(Exercise instructions) If an entry holds a picture, drop the picture and restate the rest word for word.

(Excerpted records)
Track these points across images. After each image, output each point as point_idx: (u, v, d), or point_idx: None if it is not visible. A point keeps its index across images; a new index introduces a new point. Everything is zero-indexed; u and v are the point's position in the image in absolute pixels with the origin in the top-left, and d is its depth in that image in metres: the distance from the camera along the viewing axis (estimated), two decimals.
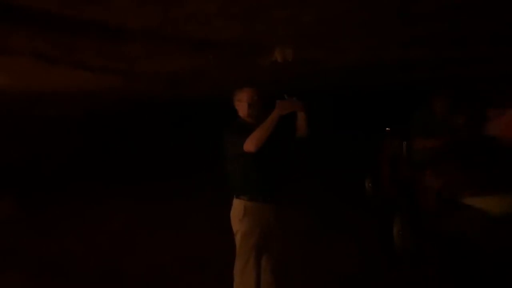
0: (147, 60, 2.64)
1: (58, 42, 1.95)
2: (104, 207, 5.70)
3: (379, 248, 3.78)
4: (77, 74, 2.87)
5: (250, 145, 2.28)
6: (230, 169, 2.51)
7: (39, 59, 2.20)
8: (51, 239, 4.48)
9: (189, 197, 6.01)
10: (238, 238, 2.48)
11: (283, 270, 2.67)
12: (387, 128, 5.34)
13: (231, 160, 2.47)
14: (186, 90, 5.27)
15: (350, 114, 8.97)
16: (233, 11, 1.74)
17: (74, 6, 1.54)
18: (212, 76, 3.76)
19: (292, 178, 6.76)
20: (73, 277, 3.52)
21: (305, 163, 8.05)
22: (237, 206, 2.48)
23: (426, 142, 3.42)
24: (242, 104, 2.48)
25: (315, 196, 5.75)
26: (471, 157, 1.40)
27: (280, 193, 2.55)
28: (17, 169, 6.26)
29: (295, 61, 2.76)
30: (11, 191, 5.68)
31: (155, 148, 8.64)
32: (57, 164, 6.96)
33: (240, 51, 2.64)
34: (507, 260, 1.29)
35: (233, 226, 2.52)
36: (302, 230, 4.40)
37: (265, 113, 2.49)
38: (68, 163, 7.20)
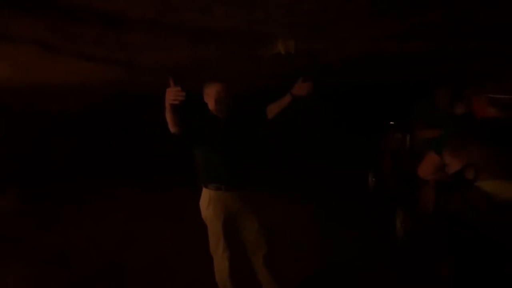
0: (147, 50, 2.63)
1: (59, 30, 1.94)
2: (105, 200, 5.73)
3: (382, 240, 3.79)
4: (79, 64, 2.87)
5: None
6: (196, 160, 2.63)
7: (40, 47, 2.20)
8: (53, 231, 4.52)
9: (190, 190, 6.01)
10: (208, 224, 2.64)
11: (280, 262, 2.75)
12: (391, 122, 5.34)
13: (195, 150, 2.59)
14: (187, 84, 5.25)
15: (353, 108, 8.95)
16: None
17: None
18: (213, 68, 3.74)
19: (295, 170, 6.77)
20: (74, 269, 3.55)
21: (307, 156, 8.06)
22: (204, 195, 2.63)
23: (428, 133, 3.41)
24: (209, 98, 2.54)
25: (319, 190, 5.75)
26: (495, 139, 1.37)
27: (246, 182, 2.62)
28: (20, 163, 6.29)
29: (296, 53, 2.75)
30: (14, 185, 5.72)
31: (156, 141, 8.63)
32: (59, 158, 6.99)
33: (241, 42, 2.63)
34: (507, 245, 1.28)
35: (202, 213, 2.67)
36: (306, 224, 4.41)
37: (236, 107, 2.55)
38: (70, 156, 7.22)
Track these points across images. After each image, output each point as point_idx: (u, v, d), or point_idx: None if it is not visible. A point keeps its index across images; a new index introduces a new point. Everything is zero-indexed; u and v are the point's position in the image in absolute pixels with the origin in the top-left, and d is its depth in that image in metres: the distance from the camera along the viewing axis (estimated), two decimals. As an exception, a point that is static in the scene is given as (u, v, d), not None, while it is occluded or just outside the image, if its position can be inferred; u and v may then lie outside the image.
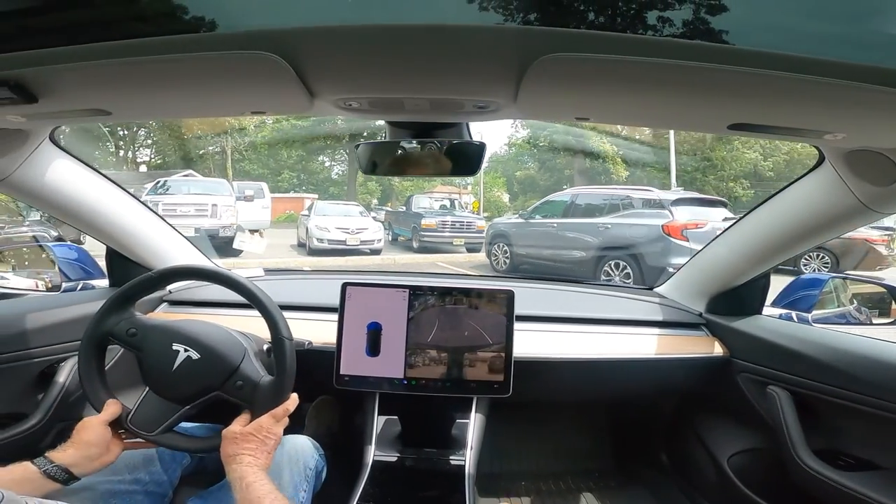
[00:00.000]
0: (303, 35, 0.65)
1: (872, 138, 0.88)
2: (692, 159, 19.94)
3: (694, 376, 1.61)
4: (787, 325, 1.50)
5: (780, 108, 0.75)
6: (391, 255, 10.39)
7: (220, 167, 19.00)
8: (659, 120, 1.06)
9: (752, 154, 20.17)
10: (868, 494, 1.12)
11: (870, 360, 1.20)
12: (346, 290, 1.35)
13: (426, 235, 10.74)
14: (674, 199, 6.81)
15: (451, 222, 10.99)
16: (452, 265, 9.24)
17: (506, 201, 22.23)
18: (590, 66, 0.65)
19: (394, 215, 13.61)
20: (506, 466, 1.98)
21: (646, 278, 6.19)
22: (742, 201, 20.05)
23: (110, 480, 1.04)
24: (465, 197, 17.85)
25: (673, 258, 5.96)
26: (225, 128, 17.44)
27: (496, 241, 8.91)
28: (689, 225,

(Answer for this exercise)
Track these points across images. After each image, output each point as point_idx: (u, v, d), or point_idx: None if it is not visible. A point keeps its index across images; a new index introduces a new point. Everything is zero-indexed; u and v are the point's position in the image in absolute pixels with the origin in the top-left, and d is its depth in that image in metres: the distance from the camera along the viewing axis (estimated), two decimals.
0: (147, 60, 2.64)
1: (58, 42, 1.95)
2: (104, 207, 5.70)
3: (379, 248, 3.78)
4: (77, 74, 2.87)
5: (250, 145, 2.28)
6: (230, 169, 2.51)
7: (39, 59, 2.20)
8: (51, 239, 4.48)
9: (189, 197, 6.01)
10: (238, 238, 2.48)
11: (283, 270, 2.67)
12: (387, 128, 5.34)
13: (231, 160, 2.47)
14: (186, 90, 5.27)
15: (350, 114, 8.97)
16: (233, 11, 1.74)
17: (74, 6, 1.54)
18: (212, 76, 3.76)
19: (292, 178, 6.76)
20: (73, 277, 3.52)
21: (305, 163, 8.05)
22: (237, 206, 2.48)
23: (426, 142, 3.42)
24: (242, 104, 2.48)
25: (315, 196, 5.75)
26: (471, 157, 1.40)
27: (280, 193, 2.55)
28: (17, 169, 6.26)
29: (295, 61, 2.76)
30: (11, 191, 5.68)
31: (155, 148, 8.64)
32: (57, 164, 6.96)
33: (240, 51, 2.64)
34: (507, 260, 1.29)
35: (233, 226, 2.52)
36: (302, 230, 4.40)
37: (265, 113, 2.49)
38: (68, 163, 7.20)
0: (147, 50, 2.63)
1: (59, 30, 1.94)
2: (105, 200, 5.73)
3: (382, 240, 3.79)
4: (79, 64, 2.87)
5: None
6: (196, 160, 2.63)
7: (40, 47, 2.20)
8: (53, 231, 4.52)
9: (190, 190, 6.01)
10: (208, 224, 2.64)
11: (280, 262, 2.75)
12: (391, 122, 5.34)
13: (195, 150, 2.59)
14: (187, 84, 5.25)
15: (353, 108, 8.95)
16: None
17: None
18: (213, 68, 3.74)
19: (295, 170, 6.77)
20: (74, 269, 3.55)
21: (307, 156, 8.06)
22: (204, 195, 2.63)
23: (428, 133, 3.41)
24: (209, 98, 2.54)
25: (319, 190, 5.75)
26: (495, 139, 1.37)
27: (246, 182, 2.62)
28: (20, 163, 6.29)
29: (296, 53, 2.75)
30: (14, 185, 5.72)
31: (156, 141, 8.63)
32: (59, 158, 6.99)
33: (241, 42, 2.63)
34: (507, 245, 1.28)
35: (202, 213, 2.67)
36: (306, 224, 4.41)
37: (236, 107, 2.55)
38: (70, 156, 7.22)
Track these points across images. After each image, output each point as point_idx: (u, v, d), or point_idx: None if it is not visible. A point keeps its index across images; a new index introduces a new point. Everything is zero-indexed; u and v are the point's position in the image in absolute pixels with the origin in the top-left, and d is its depth in that image in metres: the distance from the camera along the viewing axis (estimated), two decimals. As an exception, a point that is static in the scene is given as (u, v, d), not None, while it is occluded or just outside the image, if its position can be inferred; u and v may then lie outside the image.
[00:00.000]
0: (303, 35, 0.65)
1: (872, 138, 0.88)
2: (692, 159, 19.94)
3: (694, 376, 1.61)
4: (787, 325, 1.50)
5: (780, 108, 0.75)
6: (391, 255, 10.39)
7: (220, 167, 19.00)
8: (659, 120, 1.06)
9: (752, 154, 20.17)
10: (868, 494, 1.12)
11: (870, 360, 1.20)
12: (346, 290, 1.35)
13: (426, 235, 10.74)
14: (674, 199, 6.81)
15: (451, 222, 10.99)
16: (452, 265, 9.24)
17: (506, 201, 22.23)
18: (590, 66, 0.65)
19: (394, 215, 13.61)
20: (506, 466, 1.98)
21: (646, 278, 6.19)
22: (742, 201, 20.05)
23: (110, 480, 1.04)
24: (465, 197, 17.85)
25: (673, 258, 5.96)
26: (225, 128, 17.44)
27: (496, 241, 8.91)
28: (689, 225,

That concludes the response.